:: Study material
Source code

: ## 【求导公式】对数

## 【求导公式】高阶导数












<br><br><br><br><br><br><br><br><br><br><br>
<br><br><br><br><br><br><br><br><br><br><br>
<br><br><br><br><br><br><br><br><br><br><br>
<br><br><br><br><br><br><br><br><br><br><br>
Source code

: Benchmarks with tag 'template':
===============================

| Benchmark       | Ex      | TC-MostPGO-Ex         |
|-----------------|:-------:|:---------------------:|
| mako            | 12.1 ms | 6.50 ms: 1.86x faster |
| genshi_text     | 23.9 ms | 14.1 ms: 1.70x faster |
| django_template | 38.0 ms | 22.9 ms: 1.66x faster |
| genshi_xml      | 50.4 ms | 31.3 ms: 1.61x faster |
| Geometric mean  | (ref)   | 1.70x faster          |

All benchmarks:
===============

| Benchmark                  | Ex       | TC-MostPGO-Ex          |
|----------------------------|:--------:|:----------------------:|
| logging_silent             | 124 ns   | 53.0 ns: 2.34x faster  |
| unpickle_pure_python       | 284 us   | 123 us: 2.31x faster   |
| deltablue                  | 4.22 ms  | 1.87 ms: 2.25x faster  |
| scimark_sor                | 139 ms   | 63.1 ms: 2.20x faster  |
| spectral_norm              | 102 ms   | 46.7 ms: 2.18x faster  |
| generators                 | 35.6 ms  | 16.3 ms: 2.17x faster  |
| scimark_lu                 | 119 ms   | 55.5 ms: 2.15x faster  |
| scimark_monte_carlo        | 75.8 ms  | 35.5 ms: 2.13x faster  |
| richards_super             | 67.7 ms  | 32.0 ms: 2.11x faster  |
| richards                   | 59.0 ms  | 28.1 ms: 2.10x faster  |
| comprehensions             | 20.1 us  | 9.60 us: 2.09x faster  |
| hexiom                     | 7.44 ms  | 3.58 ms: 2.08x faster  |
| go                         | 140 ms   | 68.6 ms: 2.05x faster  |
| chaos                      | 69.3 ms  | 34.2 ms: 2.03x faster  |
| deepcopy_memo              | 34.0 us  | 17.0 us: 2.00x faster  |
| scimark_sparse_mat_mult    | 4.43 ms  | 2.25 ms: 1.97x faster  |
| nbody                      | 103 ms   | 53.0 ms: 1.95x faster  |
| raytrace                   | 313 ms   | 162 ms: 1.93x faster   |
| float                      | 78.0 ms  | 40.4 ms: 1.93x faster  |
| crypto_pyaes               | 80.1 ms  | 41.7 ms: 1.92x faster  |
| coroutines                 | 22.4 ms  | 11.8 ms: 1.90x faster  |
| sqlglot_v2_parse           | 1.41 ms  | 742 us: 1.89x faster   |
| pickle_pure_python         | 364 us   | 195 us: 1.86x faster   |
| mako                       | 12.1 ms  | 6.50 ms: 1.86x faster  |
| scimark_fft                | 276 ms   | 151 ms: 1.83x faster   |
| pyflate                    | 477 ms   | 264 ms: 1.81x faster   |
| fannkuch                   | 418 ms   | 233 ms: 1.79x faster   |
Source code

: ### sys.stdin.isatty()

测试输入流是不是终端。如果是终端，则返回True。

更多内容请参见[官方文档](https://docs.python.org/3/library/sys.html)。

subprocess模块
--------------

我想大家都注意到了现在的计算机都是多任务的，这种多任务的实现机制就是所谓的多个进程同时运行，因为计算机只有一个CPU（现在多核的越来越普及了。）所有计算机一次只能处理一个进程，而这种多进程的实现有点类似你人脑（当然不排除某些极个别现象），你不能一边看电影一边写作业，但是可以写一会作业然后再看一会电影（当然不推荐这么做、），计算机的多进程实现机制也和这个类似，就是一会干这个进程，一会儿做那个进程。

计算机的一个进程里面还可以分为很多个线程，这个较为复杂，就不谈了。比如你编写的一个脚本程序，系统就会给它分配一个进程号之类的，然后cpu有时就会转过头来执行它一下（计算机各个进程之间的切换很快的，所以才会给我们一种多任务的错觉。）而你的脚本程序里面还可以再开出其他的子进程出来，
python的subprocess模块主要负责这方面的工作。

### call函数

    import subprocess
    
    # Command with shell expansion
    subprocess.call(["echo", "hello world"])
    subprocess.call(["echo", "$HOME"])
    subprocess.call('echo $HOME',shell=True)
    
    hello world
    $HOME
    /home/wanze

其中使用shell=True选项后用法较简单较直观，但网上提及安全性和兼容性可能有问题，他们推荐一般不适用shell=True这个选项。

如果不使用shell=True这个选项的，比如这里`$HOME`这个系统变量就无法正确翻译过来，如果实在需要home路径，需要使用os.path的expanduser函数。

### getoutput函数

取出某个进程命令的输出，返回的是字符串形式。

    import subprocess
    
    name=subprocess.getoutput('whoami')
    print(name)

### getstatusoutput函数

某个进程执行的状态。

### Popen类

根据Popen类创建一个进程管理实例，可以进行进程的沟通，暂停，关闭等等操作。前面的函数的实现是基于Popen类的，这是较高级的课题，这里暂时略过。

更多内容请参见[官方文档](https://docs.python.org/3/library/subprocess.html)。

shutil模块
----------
::::
▶ _Work task_
In the listing above, how many of the lines contain the string "官方文档"? Respond with the number alone.

▶ _Worked solution_
2